*** EXERCISE INPUTS Section Begins ***

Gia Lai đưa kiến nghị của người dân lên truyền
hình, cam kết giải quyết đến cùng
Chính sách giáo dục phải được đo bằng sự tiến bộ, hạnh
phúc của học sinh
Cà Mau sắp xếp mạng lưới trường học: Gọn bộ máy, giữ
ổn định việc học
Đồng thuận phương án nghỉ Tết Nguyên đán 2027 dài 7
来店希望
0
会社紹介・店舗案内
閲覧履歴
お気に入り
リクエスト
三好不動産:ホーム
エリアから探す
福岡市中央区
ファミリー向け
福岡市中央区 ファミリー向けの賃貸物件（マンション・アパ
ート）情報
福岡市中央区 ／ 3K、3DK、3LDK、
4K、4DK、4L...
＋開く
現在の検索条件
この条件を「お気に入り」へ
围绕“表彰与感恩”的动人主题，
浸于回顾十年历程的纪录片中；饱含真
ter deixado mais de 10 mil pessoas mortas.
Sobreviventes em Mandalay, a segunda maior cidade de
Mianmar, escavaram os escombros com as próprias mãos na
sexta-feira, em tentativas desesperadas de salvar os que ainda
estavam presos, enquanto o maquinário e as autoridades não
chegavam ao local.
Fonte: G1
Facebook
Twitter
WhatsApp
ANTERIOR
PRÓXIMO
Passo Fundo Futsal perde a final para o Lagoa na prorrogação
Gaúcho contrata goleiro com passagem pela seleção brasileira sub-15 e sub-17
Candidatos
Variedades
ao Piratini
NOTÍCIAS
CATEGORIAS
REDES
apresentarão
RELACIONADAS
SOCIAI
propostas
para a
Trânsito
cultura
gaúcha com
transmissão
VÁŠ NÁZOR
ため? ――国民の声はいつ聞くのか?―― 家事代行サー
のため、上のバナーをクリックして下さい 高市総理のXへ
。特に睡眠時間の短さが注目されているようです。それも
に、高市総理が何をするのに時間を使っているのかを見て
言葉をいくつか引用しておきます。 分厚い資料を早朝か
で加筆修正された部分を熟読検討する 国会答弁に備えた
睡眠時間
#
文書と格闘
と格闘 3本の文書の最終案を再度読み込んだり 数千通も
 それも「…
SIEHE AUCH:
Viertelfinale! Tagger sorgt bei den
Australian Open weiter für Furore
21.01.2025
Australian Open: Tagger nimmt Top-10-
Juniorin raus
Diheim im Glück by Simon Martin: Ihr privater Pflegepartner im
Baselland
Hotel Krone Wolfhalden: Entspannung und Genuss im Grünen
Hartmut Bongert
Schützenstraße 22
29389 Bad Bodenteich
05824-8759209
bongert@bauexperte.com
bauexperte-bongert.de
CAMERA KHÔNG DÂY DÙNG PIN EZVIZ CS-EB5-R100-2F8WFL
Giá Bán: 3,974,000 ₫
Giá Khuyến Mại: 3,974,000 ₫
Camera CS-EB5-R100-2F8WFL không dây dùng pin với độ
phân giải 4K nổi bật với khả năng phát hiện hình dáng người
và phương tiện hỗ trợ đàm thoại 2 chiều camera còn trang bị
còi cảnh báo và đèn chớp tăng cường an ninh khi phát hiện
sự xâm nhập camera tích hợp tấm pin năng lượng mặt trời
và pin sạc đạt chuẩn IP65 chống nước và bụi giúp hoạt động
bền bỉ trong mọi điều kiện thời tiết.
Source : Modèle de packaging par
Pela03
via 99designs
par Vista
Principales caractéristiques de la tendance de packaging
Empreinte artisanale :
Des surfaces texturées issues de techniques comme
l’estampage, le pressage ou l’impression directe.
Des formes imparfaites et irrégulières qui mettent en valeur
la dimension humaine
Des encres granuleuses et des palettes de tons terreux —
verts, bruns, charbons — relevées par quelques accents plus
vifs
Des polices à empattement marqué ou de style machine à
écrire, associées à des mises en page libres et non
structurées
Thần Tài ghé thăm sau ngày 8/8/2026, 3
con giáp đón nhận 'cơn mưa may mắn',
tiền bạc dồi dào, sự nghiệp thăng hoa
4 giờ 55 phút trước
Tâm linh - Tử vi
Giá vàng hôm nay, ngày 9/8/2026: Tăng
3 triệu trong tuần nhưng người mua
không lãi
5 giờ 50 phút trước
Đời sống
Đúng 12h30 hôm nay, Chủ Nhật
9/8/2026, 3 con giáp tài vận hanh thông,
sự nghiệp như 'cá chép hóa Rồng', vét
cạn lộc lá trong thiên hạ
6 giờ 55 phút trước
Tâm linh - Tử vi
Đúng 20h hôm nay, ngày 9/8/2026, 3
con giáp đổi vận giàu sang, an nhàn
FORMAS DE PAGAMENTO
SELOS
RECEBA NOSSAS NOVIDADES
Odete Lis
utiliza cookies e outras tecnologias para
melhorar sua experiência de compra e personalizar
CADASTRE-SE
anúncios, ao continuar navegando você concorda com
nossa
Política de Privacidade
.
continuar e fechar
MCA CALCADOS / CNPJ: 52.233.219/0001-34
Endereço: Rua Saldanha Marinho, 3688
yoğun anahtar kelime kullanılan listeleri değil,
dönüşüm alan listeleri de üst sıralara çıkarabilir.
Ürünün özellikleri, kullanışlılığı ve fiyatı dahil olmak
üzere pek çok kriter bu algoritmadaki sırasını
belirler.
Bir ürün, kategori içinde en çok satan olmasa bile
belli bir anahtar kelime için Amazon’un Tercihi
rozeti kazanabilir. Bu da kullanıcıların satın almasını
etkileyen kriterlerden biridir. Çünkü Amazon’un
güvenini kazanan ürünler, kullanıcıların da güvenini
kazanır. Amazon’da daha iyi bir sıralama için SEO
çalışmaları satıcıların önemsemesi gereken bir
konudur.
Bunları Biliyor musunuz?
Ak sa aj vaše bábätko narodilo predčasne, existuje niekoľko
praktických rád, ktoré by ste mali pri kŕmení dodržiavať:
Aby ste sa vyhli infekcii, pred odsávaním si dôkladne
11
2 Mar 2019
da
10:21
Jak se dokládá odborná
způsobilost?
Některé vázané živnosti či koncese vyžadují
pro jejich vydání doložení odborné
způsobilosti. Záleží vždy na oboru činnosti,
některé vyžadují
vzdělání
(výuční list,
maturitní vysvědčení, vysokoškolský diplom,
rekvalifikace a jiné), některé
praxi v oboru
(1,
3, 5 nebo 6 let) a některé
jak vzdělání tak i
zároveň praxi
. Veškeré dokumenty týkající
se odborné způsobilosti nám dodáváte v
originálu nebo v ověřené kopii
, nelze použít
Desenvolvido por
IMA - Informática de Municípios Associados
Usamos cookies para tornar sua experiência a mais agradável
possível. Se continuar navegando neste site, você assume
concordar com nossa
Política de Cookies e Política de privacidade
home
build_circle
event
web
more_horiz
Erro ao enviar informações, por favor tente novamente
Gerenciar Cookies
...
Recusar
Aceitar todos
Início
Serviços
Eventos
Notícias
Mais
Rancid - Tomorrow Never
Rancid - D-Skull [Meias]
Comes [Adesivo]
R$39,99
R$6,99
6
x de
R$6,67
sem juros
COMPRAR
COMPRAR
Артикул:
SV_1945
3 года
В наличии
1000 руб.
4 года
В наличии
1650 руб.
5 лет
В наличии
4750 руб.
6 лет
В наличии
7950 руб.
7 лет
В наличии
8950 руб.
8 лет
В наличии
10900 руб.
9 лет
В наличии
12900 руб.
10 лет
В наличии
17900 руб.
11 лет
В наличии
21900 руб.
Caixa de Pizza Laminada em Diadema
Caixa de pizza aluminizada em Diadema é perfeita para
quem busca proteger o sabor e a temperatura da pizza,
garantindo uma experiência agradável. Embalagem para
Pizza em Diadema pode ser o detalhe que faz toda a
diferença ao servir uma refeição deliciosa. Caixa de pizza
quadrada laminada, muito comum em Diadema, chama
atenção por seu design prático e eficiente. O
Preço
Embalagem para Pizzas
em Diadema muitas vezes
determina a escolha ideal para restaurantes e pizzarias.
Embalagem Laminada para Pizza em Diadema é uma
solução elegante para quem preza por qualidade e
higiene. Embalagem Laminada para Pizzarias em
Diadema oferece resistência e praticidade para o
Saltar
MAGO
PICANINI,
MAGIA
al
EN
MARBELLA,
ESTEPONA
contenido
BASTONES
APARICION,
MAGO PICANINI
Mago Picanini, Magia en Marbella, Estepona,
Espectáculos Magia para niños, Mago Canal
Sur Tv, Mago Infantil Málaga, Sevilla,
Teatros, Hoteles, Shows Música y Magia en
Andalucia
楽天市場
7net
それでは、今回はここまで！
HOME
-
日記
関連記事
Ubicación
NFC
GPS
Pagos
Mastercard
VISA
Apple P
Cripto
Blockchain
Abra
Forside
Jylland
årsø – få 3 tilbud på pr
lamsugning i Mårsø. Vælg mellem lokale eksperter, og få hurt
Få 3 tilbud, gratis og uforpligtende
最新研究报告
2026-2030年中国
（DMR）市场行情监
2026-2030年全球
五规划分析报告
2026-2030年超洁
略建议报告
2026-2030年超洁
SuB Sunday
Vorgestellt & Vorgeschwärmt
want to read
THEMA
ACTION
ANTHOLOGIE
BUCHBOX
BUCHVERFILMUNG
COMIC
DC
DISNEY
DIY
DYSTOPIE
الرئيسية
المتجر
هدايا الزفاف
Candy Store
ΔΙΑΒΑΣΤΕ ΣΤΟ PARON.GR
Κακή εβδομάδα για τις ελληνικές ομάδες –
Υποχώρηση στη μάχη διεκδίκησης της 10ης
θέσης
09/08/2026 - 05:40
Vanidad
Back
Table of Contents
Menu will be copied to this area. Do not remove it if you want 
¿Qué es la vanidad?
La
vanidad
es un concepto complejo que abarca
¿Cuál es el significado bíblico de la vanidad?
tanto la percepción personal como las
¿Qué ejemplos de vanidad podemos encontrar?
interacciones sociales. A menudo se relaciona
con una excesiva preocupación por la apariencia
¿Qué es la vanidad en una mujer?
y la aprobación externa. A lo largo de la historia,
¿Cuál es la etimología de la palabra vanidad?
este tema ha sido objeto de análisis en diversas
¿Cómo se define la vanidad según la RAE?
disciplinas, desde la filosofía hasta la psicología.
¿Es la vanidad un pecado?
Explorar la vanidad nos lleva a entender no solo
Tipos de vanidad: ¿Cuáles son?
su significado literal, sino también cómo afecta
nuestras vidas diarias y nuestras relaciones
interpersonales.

*** EXERCISE INPUTS Section Ends ***

Please copy, exactly as written, every line in the listing above from the line with "want to read" up to and including the line with "Table of Contents".

want to read
THEMA
ACTION
ANTHOLOGIE
BUCHBOX
BUCHVERFILMUNG
COMIC
DC
DISNEY
DIY
DYSTOPIE
الرئيسية
المتجر
هدايا الزفاف
Candy Store
ΔΙΑΒΑΣΤΕ ΣΤΟ PARON.GR
Κακή εβδομάδα για τις ελληνικές ομάδες –
Υποχώρηση στη μάχη διεκδίκησης της 10ης
θέσης
09/08/2026 - 05:40
Vanidad
Back
Table of Contents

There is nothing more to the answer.